- Genre: Family drama Romance
- Based on: Custody by Manju Kapur
- Developed by: Ekta Kapoor
- Directed by: Girish Vasaikar
- Starring: See below
- Theme music composer: Nilesh Moharir
- Opening theme: "Premachi Gosht" by Abhishek Telang and Sugandha Datye
- Country of origin: India
- Original language: Marathi
- No. of episodes: 598

Production
- Producers: Shashi Mittal Sumeet Mittal
- Production locations: Mumbai, Maharashtra
- Camera setup: Multi-camera
- Running time: 22 minutes
- Production company: Shashi Sumeet Productions

Original release
- Network: Star Pravah
- Release: 4 September 2023 – 5 July 2025

Related
- Yeh Hai Mohabbatein

= Premachi Gosht =

2023 Indian Marathi language TV series

Premachi Gosht is an Indian Marathi language television drama series which aired on Star Pravah. It premiered from 4 September 2023 by replacing Rang Majha Vegla. It stars Tejashri Pradhan, Raj Hanchnale and Apurva Nemlekar. Later, Swarda Thigale replaced Tejashri as lead actress. It is an official remake of Hindi TV series Yeh Hai Mohabbatein.

== Plot ==
The Story revolves around two individual people. A dentist Mukta Gokhale is a kind hearted and caring daughter of Purushottam Gokhale and Madhavi Gokhale and Sagar Koli a businessman, son of Jayant Koli and Indra Koli,who is short-tempered and arrogant because of his past events. His wife Savani, who is gold-digger left him and their daughter Sai, go towards Sagar's boss, Harshvardhan Adhikari. Because Sagar is middle-class and can't full-fill Savani's luxurious expenses. Now the Sagar is popular businessman in the town.

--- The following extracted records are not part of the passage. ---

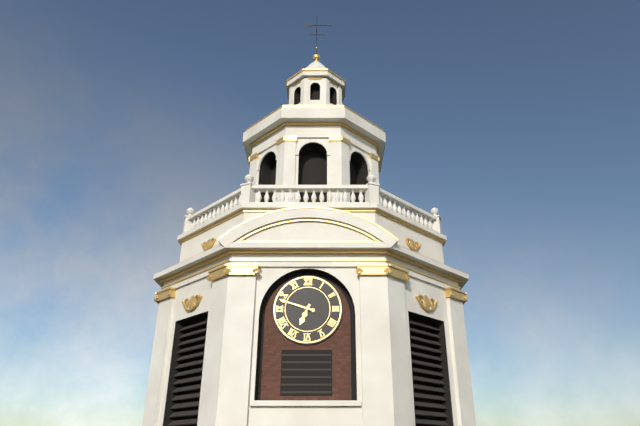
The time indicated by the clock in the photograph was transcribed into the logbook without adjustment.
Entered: 6:48
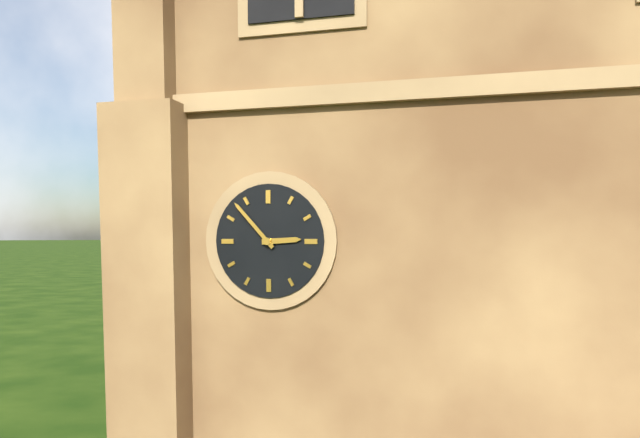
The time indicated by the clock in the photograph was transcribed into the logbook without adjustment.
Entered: 2:53
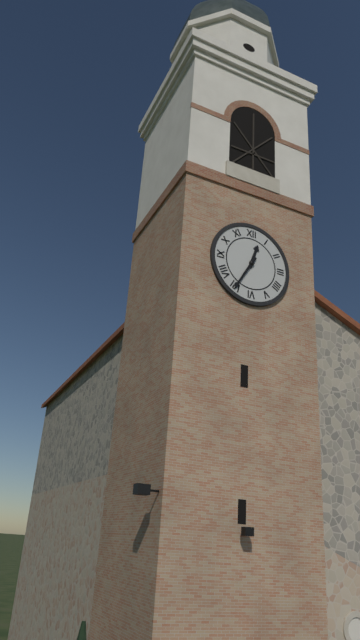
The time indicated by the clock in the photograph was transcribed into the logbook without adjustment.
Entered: 12:35
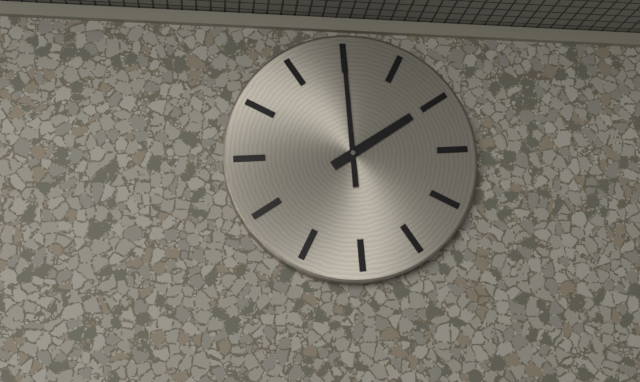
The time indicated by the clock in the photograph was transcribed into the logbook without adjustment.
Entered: 2:00
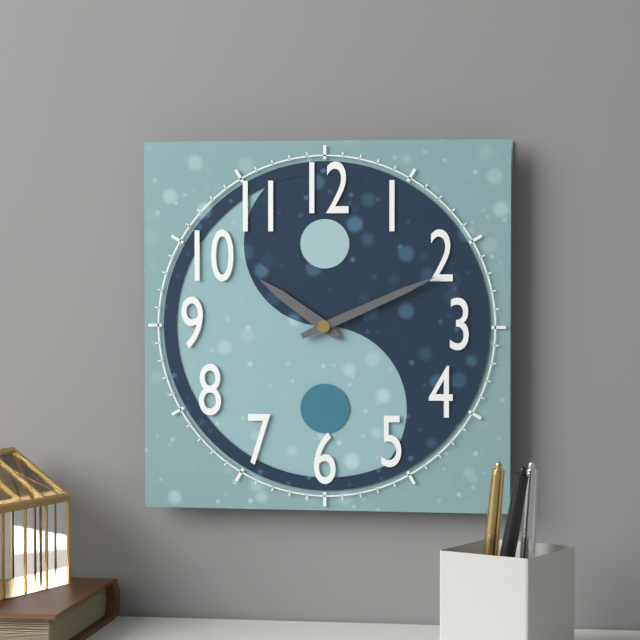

Sagar always ignore Sai, who wants the love of her parents but all in vain. One day Mukta meet Sai and form lovable bond towards her. Sai also affectionate towards Mukta like a mother and daughter. For the sake of Sai, Mukta and Sagar tie the knot.

== Cast ==
=== Main ===
- Tejashri Pradhan / Swarda Thigale as Mukta Purushottam Gokhale / Mukta Sagar Koli
- Raj Hanchnale as Sagar Jayant Koli
- Apurva Nemlekar as Saavni Bhoir (formerly Koli)

=== Recurring ===
- Koli family
- Ira Parwade as Sai Sagar Koli
- Umesh Ghadge as Jayant (Bapu) Koli
- Sanjeevani Jadhav as Indra Jayant Koli
- Komal Somare / Namrata Sumiraaj as Swati Jayant Koli
- Aayush Bhide as Laxman Jayant Koli (Lucky)
- Lakshmi Chaporkar as Komal Jayant Koli
- Soham Salunkhe as Aditya Sagar Koli

- Gokhale family
- Yogesh Kelkar as Purushottam Gokhale
- Shubhangi Gokhale as Madhavi Purushottam Gokhale
- Madhuri Bharati as Manjiri Purushottam Gokhale / Manjiri Mayuresh Paranjape

- Paranjape family
- Rushi Rajkiran as Mayuresh Paranjape
- Priya Kamble as Chaya Paranjape
- Raunak Mirchandani as Pranav Paranjape

- Others
- Mrunali Shirke / Amruta Bane as Mihika Limaye / Mihika Harshvardhan Adhikari
- Rajas Sule as Mihir Bhoir
- Yash Pradhan / Aniruddha Harip as Harshvardhan Adhikari
- Bhavika Nikam as Sharmila
- Deepa Amre as Gulab
- Sanjay Shejwal as Kartik
- Mayur More as Abhishek Keni
- Amit Dolawat

== Production ==
Raj Hanchnale was chosen to portray the character of Sagar Koli, the male lead. Tejashri Pradhan, who had her last appearance in Aggabai Sasubai, returned to the screen after a hiatus of two and a half years to take on the role of Dr. Mukta Ghokale, the female lead. Apurva Nemlekar was chosen to portray Saavni, the antagonist, while Yash Pradhan was cast as Harshvardhan Adhikari, the other negative lead. Sanjeevani Jadhav was chosen to portray the character Indra Koli, while Shubhangi Gokhale was selected to portray Madhavi Gokhale.